The question was: When? Technical Analysis is suggesting to me once again the answer might be Now.

The first and by far most important metric in Technical Analysis is simply Price. Ultimately, we want to be long stuff that’s going up and short stuff that’s going down. Pretty obvious.

Take a look at my 15 month chart of the NASDAQ above. As you can see, the NASDAQ hasn’t made any progress since the February Highs and the 50 DMA seems to be acting as resistance at the moment.

I am not sure what moving average the red line in the weekly chart of the QQQ above by the excellent technician Gregory Krupinski represents but it also seems to be acting as resistance and Krupinski clearly thinks it’s significant.

After Price, there are a number of other “internals” in Technical Analysis that can help us better understand market sentiment. Take a look at the two charts in the tweet above from the excellent technician Mark Ungewitter. I don’t know how exactly the z-score for tech allocation is calculated but the first chart shows that, based on that measure, allocations to Tech among fund managers in B of A’s monthly survey are at an all time low. The second chart shows the NASDAQ’s Relative Strength compared with the S&P breaking down below the previous lows at the end of 2018. In other words, institutional investors are moving out of Tech and that is now starting to make itself felt in the NASDAQ’s performance.

Take a look at the two charts in the tweets above from the excellent technician Willie Delwiche. The first chart shows that trading volume on the NASDAQ has dropped 20% since March. The second chart shows that equity call volume has decline about 15% from the February peak. I can’t say it better than Delwiche: “Looks like speculative unwind is still ongoing”.

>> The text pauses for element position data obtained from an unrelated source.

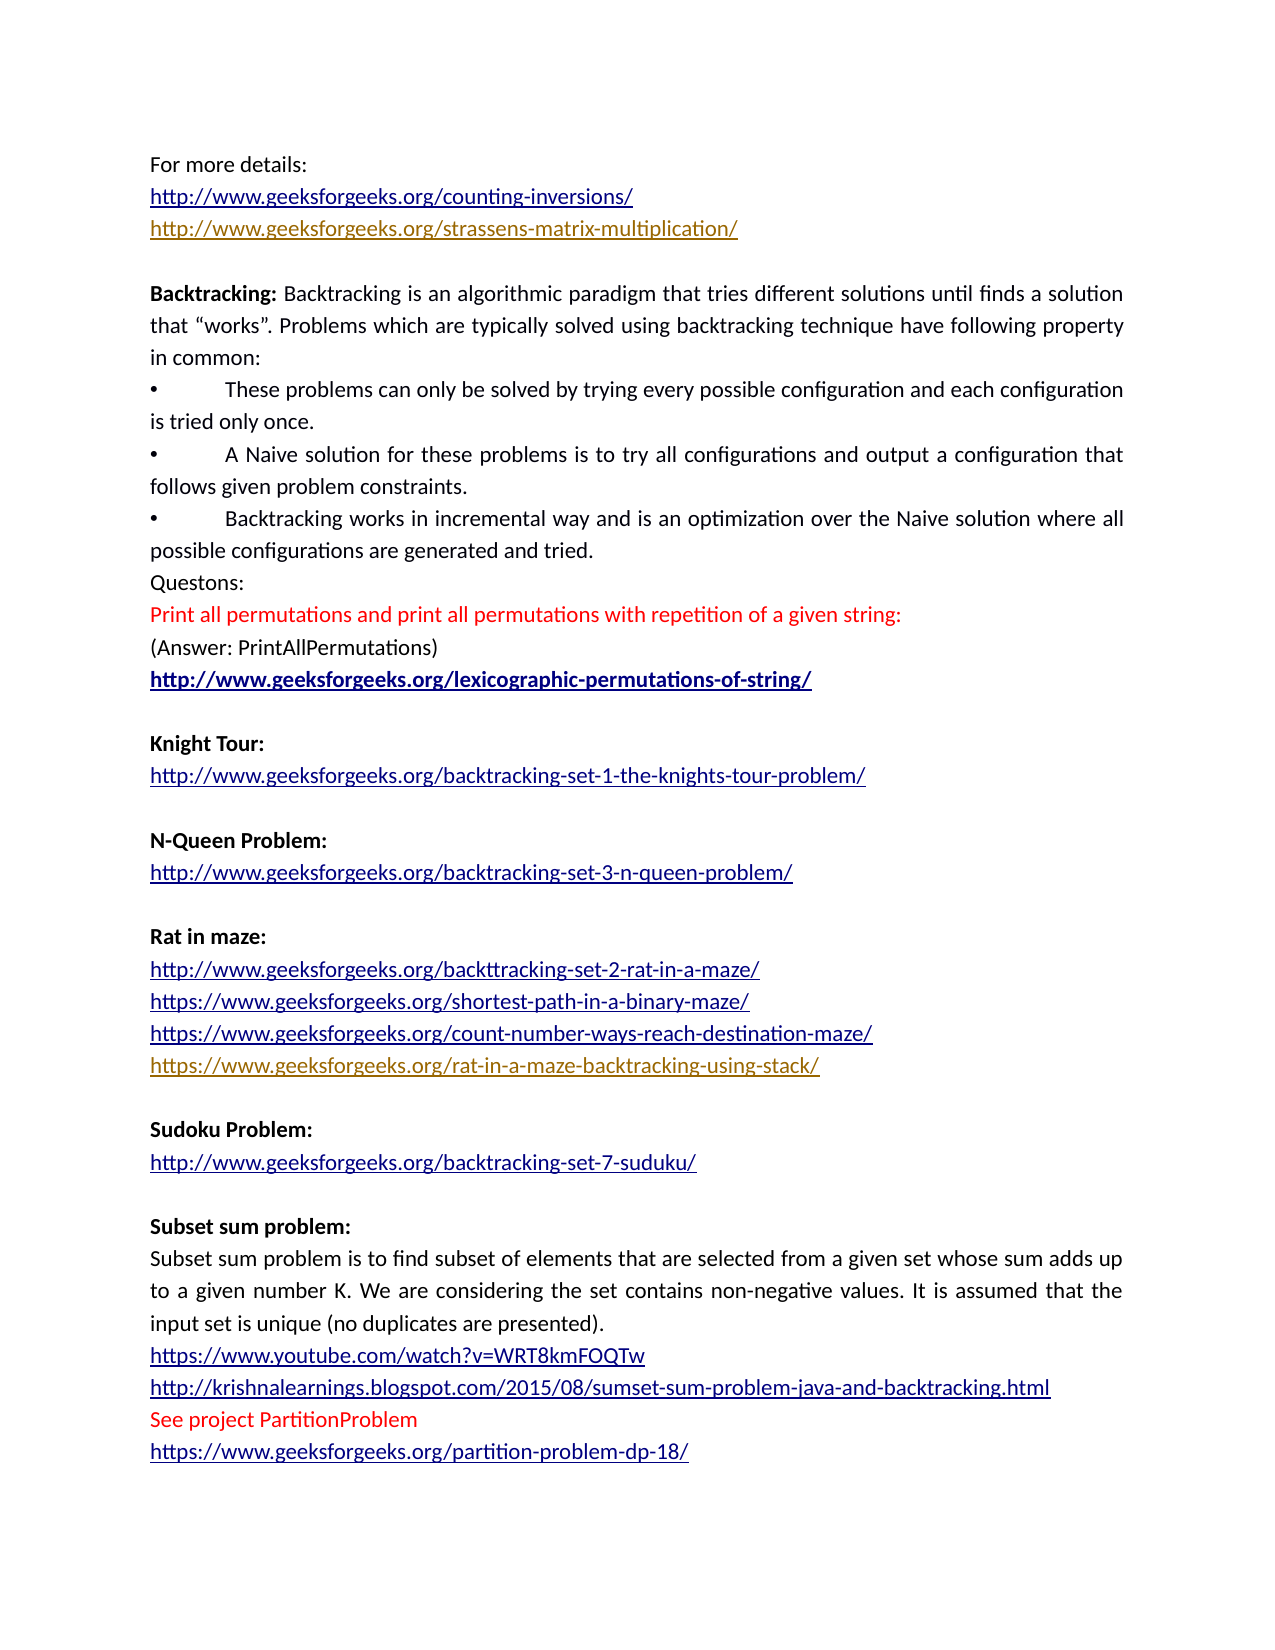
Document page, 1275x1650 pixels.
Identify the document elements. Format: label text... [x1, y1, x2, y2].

list http://www.geeksforgeeks.org/strassens-matrix-multiplication/ [150, 214, 1125, 242]
list Backtracking works in incremental way and is an optimization over the Naive solution where all possible configurations are generated and tried. [150, 504, 1125, 564]
list Rat in maze: [150, 922, 1125, 951]
list (Answer: PrintAllPermutations) [150, 633, 1125, 661]
list http://krishnalearnings.blogspot.com/2015/08/sumset-sum-problem-java-and-backtracking.html [150, 1373, 1125, 1401]
list http://www.geeksforgeeks.org/backtracking-set-3-n-queen-problem/ [150, 858, 1125, 886]
list Print all permutations and print all permutations with repetition of a given string: [150, 601, 1125, 629]
list Sudoku Problem: [150, 1116, 1125, 1144]
list For more details: [150, 150, 1125, 178]
list https://www.geeksforgeeks.org/shortest-path-in-a-binary-maze/ [150, 987, 1125, 1015]
list https://www.youtube.com/watch?v=WRT8kmFOQTw [150, 1341, 1125, 1369]
list A Naive solution for these problems is to try all configurations and output a configuration that follows given problem constraints. [150, 440, 1125, 500]
list http://www.geeksforgeeks.org/backtracking-set-7-suduku/ [150, 1148, 1125, 1176]
list See project PartitionProblem [150, 1405, 1125, 1433]
list Subset sum problem is to find subset of elements that are selected from a given set whose sum adds up to a given number K. We are considering the set contains non-negative values. It is assumed that the input set is unique (no duplicates are presented). [150, 1244, 1125, 1337]
list Subset sum problem: [150, 1212, 1125, 1240]
list Knight Tour: [150, 729, 1125, 757]
list http://www.geeksforgeeks.org/lexicographic-permutations-of-string/ [150, 665, 1125, 693]
list These problems can only be solved by trying every possible configuration and each configuration is tried only once. [150, 375, 1125, 436]
list http://www.geeksforgeeks.org/counting-inversions/ [150, 182, 1125, 210]
list http://www.geeksforgeeks.org/backttracking-set-2-rat-in-a-maze/ [150, 955, 1125, 983]
list https://www.geeksforgeeks.org/count-number-ways-reach-destination-maze/ [150, 1019, 1125, 1047]
list Backtracking: Backtracking is an algorithmic paradigm that tries different solutions until finds a solution that “works”. Problems which are typically solved using backtracking technique have following property in common: [150, 279, 1125, 371]
list https://www.geeksforgeeks.org/partition-problem-dp-18/ [150, 1437, 1125, 1466]
list http://www.geeksforgeeks.org/backtracking-set-1-the-knights-tour-problem/ [150, 762, 1125, 789]
list Questons: [150, 568, 1125, 596]
list N-Queen Problem: [150, 826, 1125, 854]
list https://www.geeksforgeeks.org/rat-in-a-maze-backtracking-using-stack/ [150, 1051, 1125, 1079]
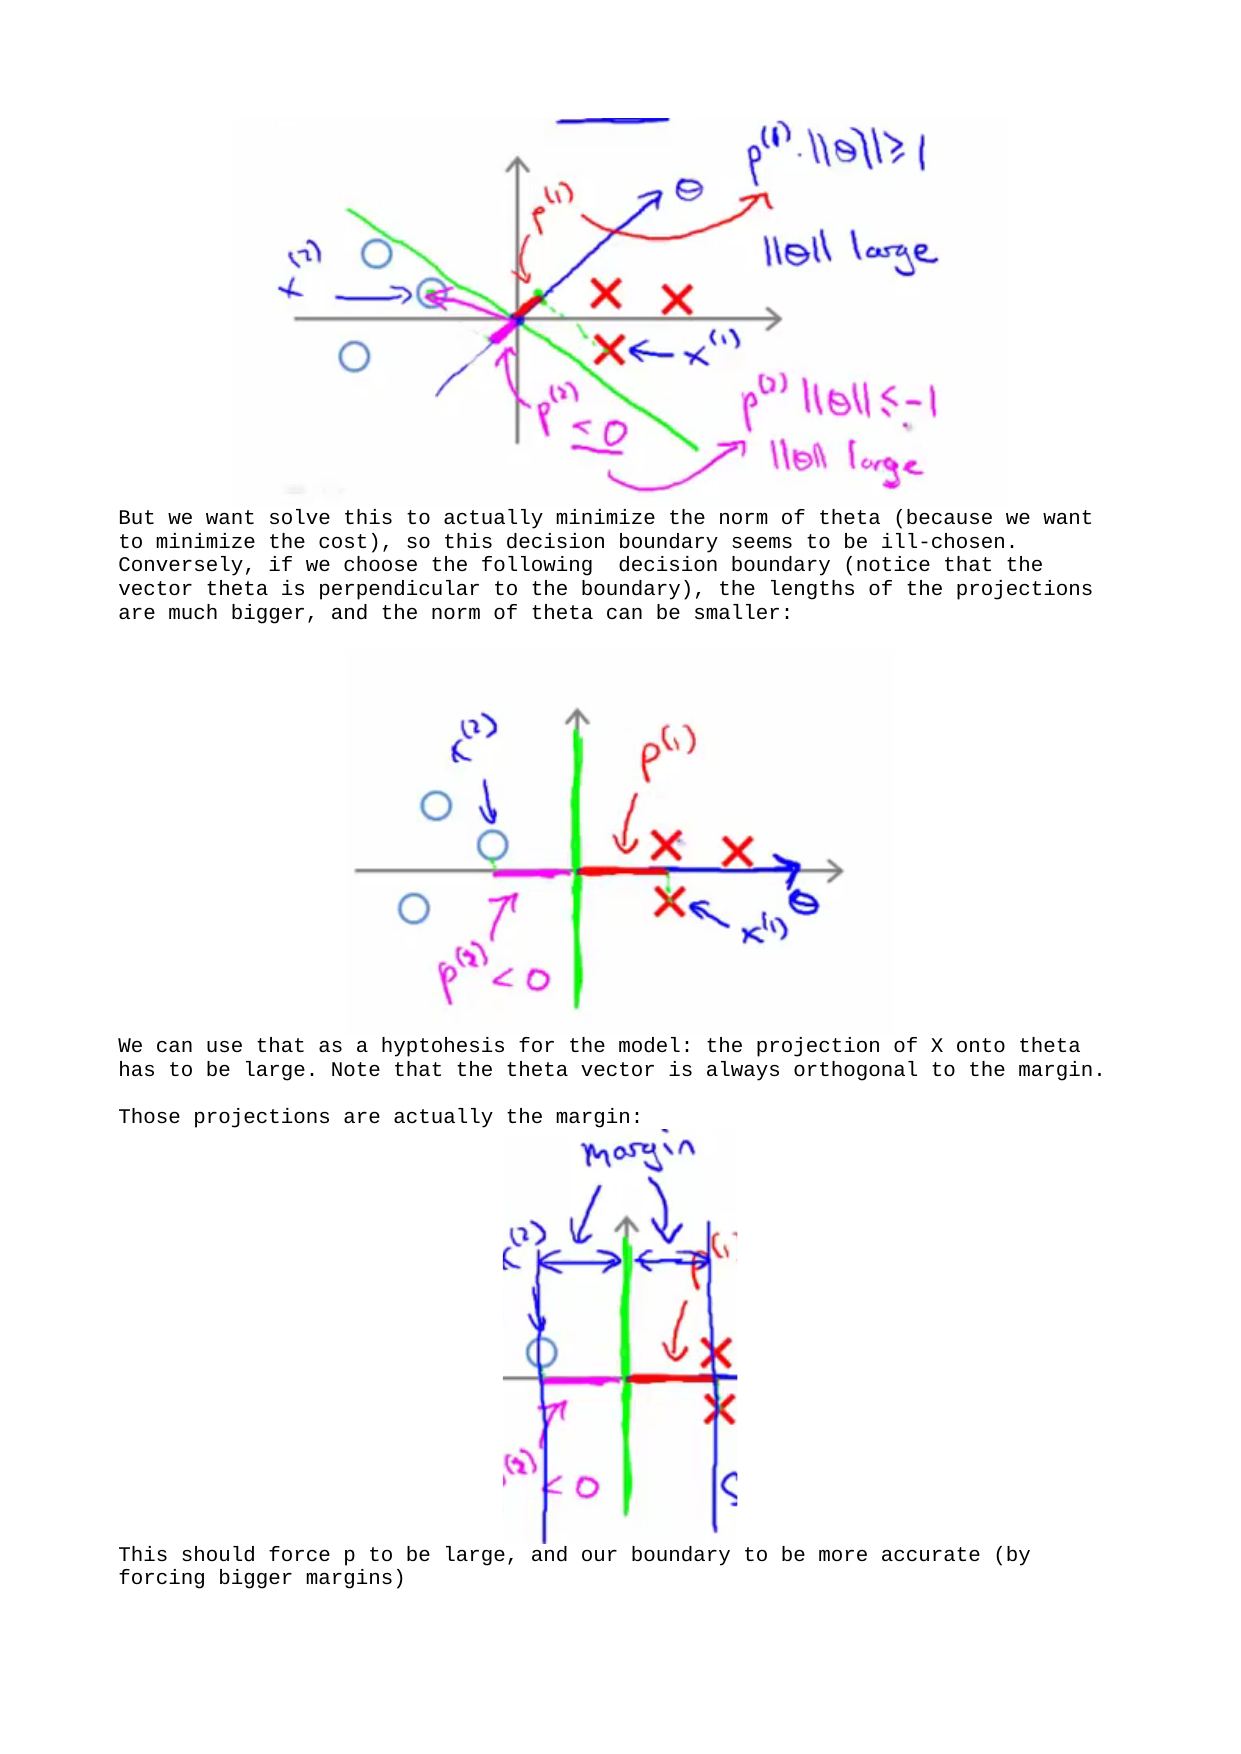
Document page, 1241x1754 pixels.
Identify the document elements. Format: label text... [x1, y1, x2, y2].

text Conversely, if we choose the following decision boundary (notice that the vector theta is perpendicular to the boundary), the lengths of the projections are much bigger, and the norm of theta can be smaller: [118, 554, 1122, 625]
picture [502, 1129, 738, 1544]
text We can use that as a hyptohesis for the model: the projection of X onto theta has to be large. Note that the theta vector is always orthogonal to the margin. [118, 649, 1122, 1082]
picture [232, 118, 1008, 508]
picture [346, 649, 895, 1035]
text But we want solve this to actually minimize the norm of theta (because we want to minimize the cost), so this decision boundary seems to be ill-chosen. [118, 118, 1122, 554]
text Those projections are actually the margin: [118, 1106, 1122, 1129]
text This should force p to be large, and our boundary to be more accurate (by forcing bigger margins) [118, 1129, 1122, 1591]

A great measure of Risk Appetite in my opinion is the performance of crypto. Crypto had been crushing it but started to fall apart hard over the weekend. Overnight we have had another crash with significant technical levels being taken out.

As Sven Henrich points out, the correlation between stock and crypto prices is extremely high. It’s no surprise therefore that the S&P Futures are currently off ~1% and the NASDAQ Futures ~1.5%.